### SELECTED PASSAGE

# Clever Little Gizmo



## PaulWilkinsUK (Mar 20, 2006)

I dunno if this is off topic or not... 
_(I'm sure the "Moderators" will quickly despatch it to where it should belong)_

I thought I'd let you all know that I watched my *TiVo* from my hotel room in Belgium last week. The SlingBox gizmo I bought a little while back worked a treat, didn't need to remember IP addresses or anything, it just worked! Pretty good picture, good sound (ok, it was in a small window on my laptop). None the less a damn good useful thing to have when you only get the choice of BBC1, BBC2 and a load of other stuff in French, German and Dutch.


----------



## ciper (Nov 4, 2004)

Slingbox is so 2005! 
In the past the stream was unencrypted and could be viewed with third party software. There is a story about how Sling screwed its customer base and a software company that developed a tool to use with it.

Have you noticed that if you reboot the Tivo while watching it with the slingviewer the picture sometimes comes back out of center?

######

Reproduce everything in the SlingBox thread from "## ciper (Nov" down to "use with it.", changing "stream" to "signal". The dataset listing placed after this thread is not needed for the work.

### SUPPLIED RECORDS

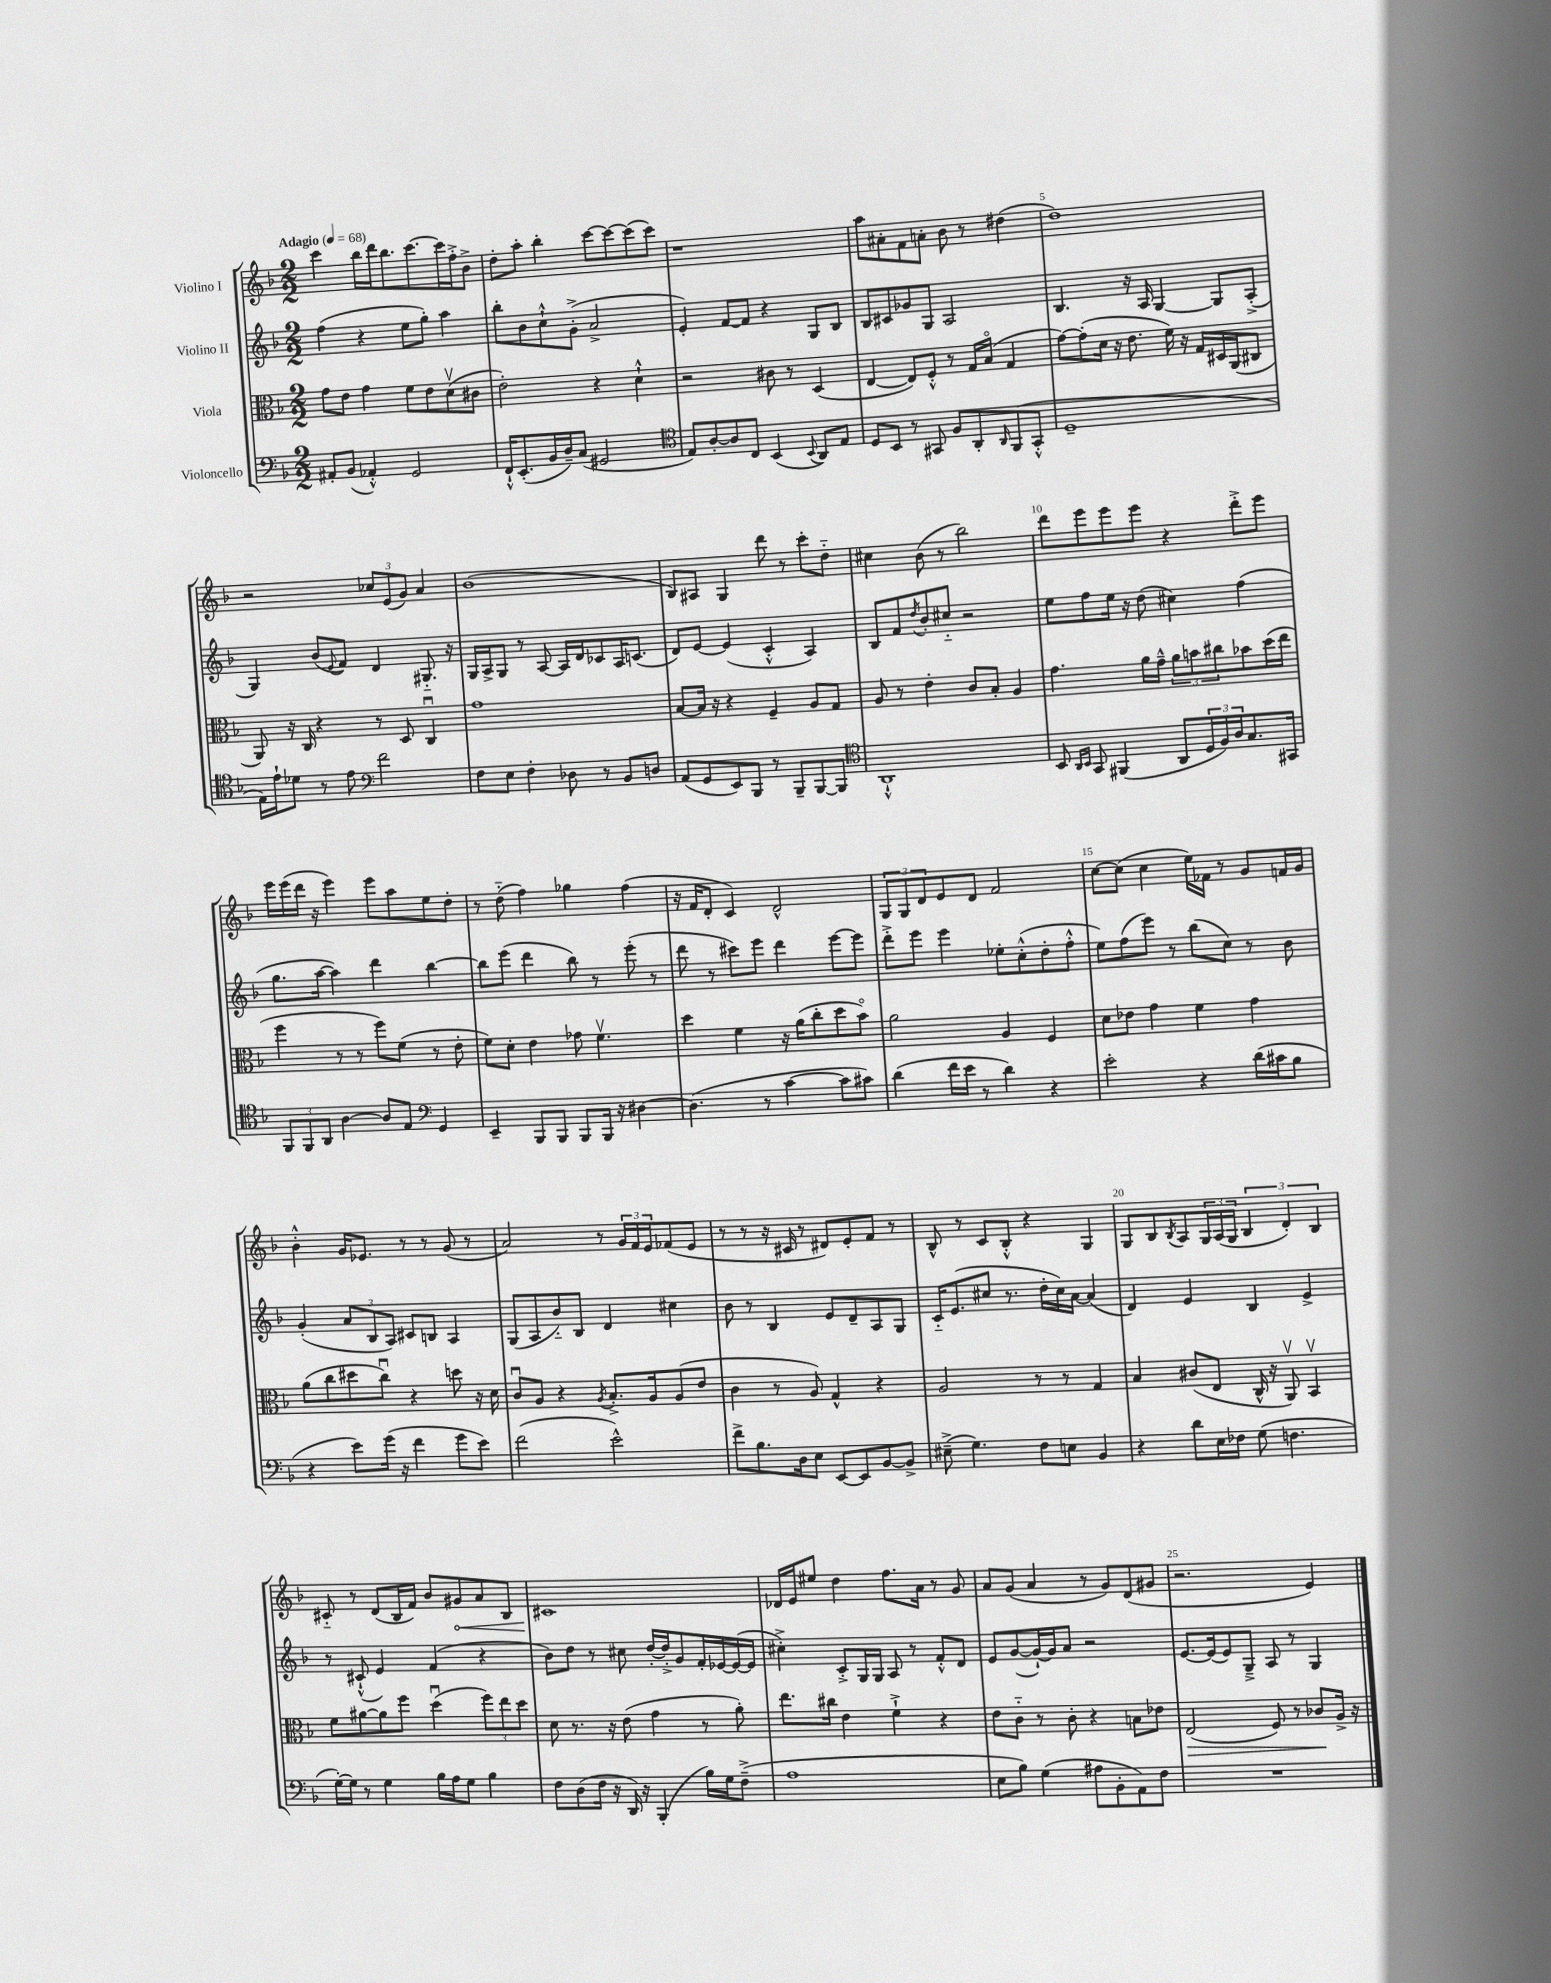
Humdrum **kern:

**kern	**kern	**kern	**kern
*staff4	*staff3	*staff2	*staff1
*clefF4	*clefC3	*clefG2	*clefG2
*k[b-]	*k[b-]	*k[b-]	*k[b-]
*M2/2	*M2/2	*M2/2	*M2/2
*MM68	*MM68	*MM68	*MM68
8AA#'/L	8g\L	(4ff\	4ccc\
(8BB-/J	8e\J	.	.
4AA-'^^/)	4g\	4r	16bb-\LL
.	.	.	16ddd\J
.	.	.	8.bb-\
2GG/	8f\L	8ee\L	.
.	.	.	[8.ccc\
.	8e\	8gg'\J)	.
.	(8dv\	4aa\	16ccc\]L
.	.	.	16ff'^\J
.	8c#\J	.	8b-^\J
=	=	=	=
16FF`^^/LK	2e'\)	8bb-'\L	8dd'\L
(8.EE'/	.	.	.
.	.	8b-\	8aa'\J
16BB-/L	.	8cc`^^\	4bb-'\
16D~/J)	.	.	.
(8C/J	.	(8g'^\J	.
2GG#/	4r	2a^/	[8ccc\L
.	.	.	8ccc\_
.	4d`^^\	.	(8ccc\]
.	.	.	8ccc\J)
=	=	=	=
*clefC4	*	*	*
8E/L)	2r	4e'/)	1r
[8A'/	.	.	.
8A/]	.	[8f/L	.
8C/J	.	8f/]J	.
(4BB-/	8c#\	4r	.
.	8r	.	.
8qqBB-/	.	.	.
8AA/L)	(4D/	8G/L	.
8E/J	.	8B-/J	.
=	=	=	=
8D/L	[4E/	8B-/L	8aa\L
8BB-/J	.	8c#/	8a#'\
8r	8E/]L)	8g-/	8f\
8GG#/	8F'^^/J	8G/J	8a'\J
8F/L	8r	2A/	8b-\
8AA'/	16G/LL	.	8r
.	(16B-o/JJ	.	.
16qqAA/	.	.	.
(8FF/	4G/	.	(4dd#\
8GG#'^^/J	.	.	.
=	=	=	=
1D~	[8g\L)	4.B-/	1dd)
.	(8g'\]	.	.
.	16d\Jk	.	.
.	16r	.	.
.	8.e\	16r	.
.	.	16A/	.
.	.	[4G/	.
.	16f\)	.	.
.	16r	.	.
.	16G/LL	.	.
.	16D#/	8G/]L	.
.	(16AA/J	.	.
.	8C#/J	(8A'^/J	.
=	=	=	=
16E\LL)	8AA/)	4G/)	2r
16e`\J	.	.	.
8d-\J	16r	.	.
.	16C/	.	.
8r	4r	(8b-/L	.
.	.	8qqe/	.
8e\	.	8f/J)	.
*clefF4	*	*	*
2f\	8r	4d/	12cc-/L
.	.	.	(12e/
.	8D/	.	.
.	.	.	12g/J)
.	4Cu/	8.G#'~/	4a/
.	.	16r	.
=	=	=	=
8F\L	1g	16G/LL	(1b-
.	.	16A^/J	.
8E\J	.	8G/J	.
4F'\	.	8r	.
.	.	[8A/	.
8D-\	.	16A/]LL	.
.	.	16d/J	.
8r	.	8c-/	.
8BB-/L	.	16A/K	.
.	.	(8.c/J	.
8D/J	.	.	.
=	=	=	=
(8AA/L	[8B-/L	8d/L)	8B-/L)
8GG/	16B-/]Jk	[8e/J	8A#/J
.	16r	.	.
8EE/)	4r	(4e/]	4G/
8BBB-/J	.	.	.
8r	4F~/	4c'^^/	8ddd\
8BBB-~/L	.	.	8r
[8BBB-/	8A/L	4A/)	8ccc'\L
8BBB-/]J	8G/J	.	8dd'~\J
=	=	=	=
*clefC4	*	*	*
1AA`^^	8A/	8B-/L	4cc#\
.	8r	8f/	.
.	.	8qdd/	.
.	4e'\	8b-'/	(8b-\
.	.	8cc#'~/J	8r
.	8c/L	2r	2bb-\)
.	8B-'/J	.	.
.	4A/	.	.
=	=	=	=
8BB-/	4.g\	8ee\L	8ddd\L
16qqAA/LL	.	.	.
16qqBB-/JJ	.	.	.
8GG/	.	8ff\	8eee\
(4FF#/	.	16ee\Jk	8eee\
.	.	16r	.
.	16a\LL	(8dd\	8eee\J
.	16g~^^\JJ	.	.
8AA/L	12a\L	4cc#\)	4r
.	12b\	.	.
24D/L	.	.	.
24F/)	12cc#\	.	.
24A/J	.	.	.
8.G/	8b-\	(4ff\	8ddd'^\L
.	(16dd\L	.	8eee\J
16GG#/Jk	16ee\JJ	.	.
=	=	=	=
12FF/L	4ff\	8.gg\L	16eee\LL
.	.	.	(16eee\
12FF/	.	.	.
.	.	.	16ddd\JJ
12AA/J	.	.	.
.	.	[16aa\Jk	16r
[4A\	8r	4aa\])	4eee\)
.	8r	.	.
8A/]L	8ff\L)	4ddd\	8eee\L
8E/J	(8f\J	.	8aa\
*clefF4	*	*	*
4GG/	8r	[4bb-\	8ee\
.	8e'\	.	8dd'\J
=	=	=	=
4EE~/	8f\L)	8bb-\]L	8r
.	8d'\J	(8eee\J	(8dd'~\
8BBB-/L	4e\	4ddd\	4ff\)
8BBB-/J	.	.	.
8BBB-/L	8g-\	8bb-\)	4gg-\
16BBB-/Jk	4.fv\	8r	.
16r	.	.	.
[4D#\	.	(8eee'\	(4ff\
.	.	8r	.
=	=	=	=
(4.D#\]	4dd\	8ddd\	16r
.	.	.	16f/LK
.	.	8r	8d'/J
.	4f\	8ccc#\L)	4c/)
8r	.	8eee\J	.
[4c\	16r	4ddd\	2d^^/
.	(16a\LK	.	.
.	8cc'\	.	.
8c\]L	8dd\	[8eee\L	.
8c#\J)	8b-o\J)	8eee\]J	.
=	=	=	=
(4d\	2a\	8ddd'^\L	12G/L
.	.	.	12G/
.	.	8eee\J	.
.	.	.	12d/
16f\LL	.	4eee\	8e/
16e\JJ	.	.	.
8r	.	.	8d/J
4d\)	4A/	8ee-'\L	2f/
.	.	(8cc'^^\	.
4r	4F/	8dd'\	.
.	.	8ff'^^\J	.
=	=	=	=
2e'\	8d\L	8ee\L)	[8cc\L
.	8e-\J	(8ff\	(8cc\]J
.	4g\	8eee\J)	4cc\
.	.	8r	.
4r	4f\	(8bb-\L	16ee\LL)
.	.	.	16f-\JJ
.	.	8cc\J)	8r
(16d\LL	4g\	8r	8g/L
16c#\J	.	.	.
8B-\J	.	8b-\	16f/L
.	.	.	16g/JJ
=	=	=	=
4r	(8a\L	(4g'/	4b-'^^\
.	8cc\	.	.
8e\L)	8dd#\	12a/L	16g/LK
.	.	.	8.e-/J
.	.	12B-/	.
(16g\Jk	8ccu\J)	.	.
.	.	12A/J)	.
16r	.	.	.
4f\	4r	8c#/L	8r
.	.	8B/J	8r
8g\L	8dd\	4A/	(8g/
8e\J)	16r	.	8r
.	16d\	.	.
=	=	=	=
(2f\	8cu/L	(8G/L	2a/)
.	8A/J	8A/	.
.	4r	8b-'~/)	.
.	.	8B-/J	.
.	8qA/	.	.
2e^^\)	8.B-'^/L	4d/	8r
.	.	.	24g/LL
.	.	.	24f/
.	16A/k	.	.
.	.	.	24e/J
.	(8A/	4cc#\	(8f-/
.	8e/J	.	8e/J
=	=	=	=
8f^\L	4c\	8b-\	8r
8.B-\	.	8r	8r
.	8r	4B-/	16r
16D\k	.	.	16c#/
8E\J	8A/)	.	8r
[8EE/L	4G^^/	8e/L	8d#/L)
8EE/]	.	8d~/	8e'/
[8BB-/	4r	8A/	8f/J
8BB-^/]J	.	8G/J	8r
=	=	=	=
(8E#~^\	2A/	16c'~/LK	8B-^^/
.	.	(8.e/	.
4.G\)	.	.	8r
.	.	8cc#/J	8c/L
.	.	8.r	8B-'^^/J
8F\L	8r	.	4r
.	.	16dd'\LL	.
8E\J	8r	16cc#\)	.
.	.	[16a\JJ	.
4BB-/	4G/	(4a/]	4G/
=	=	=	=
4r	4B-/	4d/)	8G/L
.	.	.	8B-/
.	.	.	8qB-/
8d\L	(8c#/L	4e/	8A/
16E\L	8E/J	.	24G/L
.	.	.	(24A/
16F-\JJ	.	.	.
.	.	.	24G/JJ
(8G\	16C^^/	4B-/	6B-/
.	16r	.	.
4.F\	8AAv/)	.	.
.	.	.	6d'/)
.	4BB-v/	4e^/	.
.	.	.	6B-/
=	=	=	=
[16G'\LL)	8f\L	8r	8c#'~/
16G\]JJ	.	.	.
8r	[8a#\	(8c#`^^/	8r
4G\	8a#\]	4e/)	(8d/L
.	8ff\J	.	16B-/L
.	.	.	16f/JJ)
16B-\LL	(4ddu\	(4f/	8b-/L
16A\J	.	.	.
8G\J	.	.	8g#/
4B-\	12ff\L)	4r	8a/
.	12ee\	.	.
.	.	.	8B-/J
.	12dd\J	.	.
=	=	=	=
8F\L	8d\	8b-\L)	1c#
(8D\	8.r	8dd\J	.
16F\Jk	.	8r	.
16r	16r	.	.
16DD/)	(8e\	8cc#\	.
16r	.	.	.
(4BBB-'/	4g\	[16dd'/LL	.
.	.	16dd'^/]J	.
.	.	8g/	.
16B-\LL)	8r	16f'/L	.
16G\J	.	[16e-/	.
(8F~^\J	8a'\)	(16e-/_	.
.	.	16e-/]JJ	.
=	=	=	=
1A	8.ee\L	4cc#'^\)	16d-/LL
.	.	.	16e/J
.	.	.	8ee#/J
.	16cc#\Jk	.	.
.	4e\	8c'^/L	4dd\
.	.	16G/L	.
.	.	16G/JJ	.
.	4f`^\	8A/	8.ff\L
.	.	8r	.
.	.	.	16a\Jk
.	4r	8f'^^/L	8r
.	.	8d/J	8g/
=	=	=	=
8E\L	8e\L	8e/L	8a/L
8B-\J)	8c'~\J	([8g/	(8g/J
(4G\	8r	16g`/_L)	4a/
.	.	16g/]J	.
.	8c'\	8a/J	.
8A#\L	4r	2r	8r
8BB-'\	.	.	8g/L)
8AA\)	8B\L	.	(8d/
8F\J	8e-\J	.	8g#/J
=	=	=	=
1r	(2E/	[8.e/L	2.r
.	.	(16e/]k	.
.	.	8e/)	.
.	.	8G~^/J	.
.	8F/)	8A/	.
.	8r	8r	.
.	8c-/L	4G/	4e/)
.	16A^/Jk	.	.
.	16r	.	.
==	==	==	==
*-	*-	*-	*-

######

◆ **THE RESULT**
## ciper (Nov 4, 2004)

Slingbox is so 2005! 
In the past the signal was unencrypted and could be viewed with third party software. There is a story about how Sling screwed its customer base and a software company that developed a tool to use with it.